Les démarches pour voter par procuration

La procuration peut être établie pour un scrutin déterminé (cas habituel), ou pour la durée de son choix - dans la limite d’un an - si la personne est durablement empêchée de se déplacer. La présence du mandant (celui qui souhaite faire établir la procuration) est indispensable, mais quand il ne peut pas se déplacer - et à condition qu’il en fasse la demande écrite -, un officier de police judiciaire peut se rendre à son domicile.
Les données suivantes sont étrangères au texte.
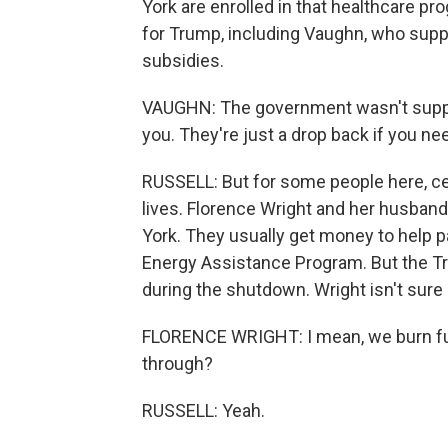
York are enrolled in that healthcare p
for Trump, including Vaughn, who suppo
subsidies.
VAUGHN: The government wasn't suppose
you. They're just a drop back if you n
RUSSELL: But for some people here, cert
lives. Florence Wright and her husband 
York. They usually get money to help p
Energy Assistance Program. But the Tr
during the shutdown. Wright isn't sure 
FLORENCE WRIGHT: I mean, we burn fuel 
through?
RUSSELL: Yeah.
Le mandataire - la personne que le mandant choisit pour voter en son nom - doit être inscrit sur les listes électorales de la même commune. Il ne doit pas nécessairement être présent quand on établit le document. Il ne peut détenir qu’une seule procuration. Cette dernière peut être établie au commissariat de police, à la brigade de gendarmerie ou au tribunal d’instance, et aussi bien dans le ressort du lieu de résidence que dans celui du lieu de travail.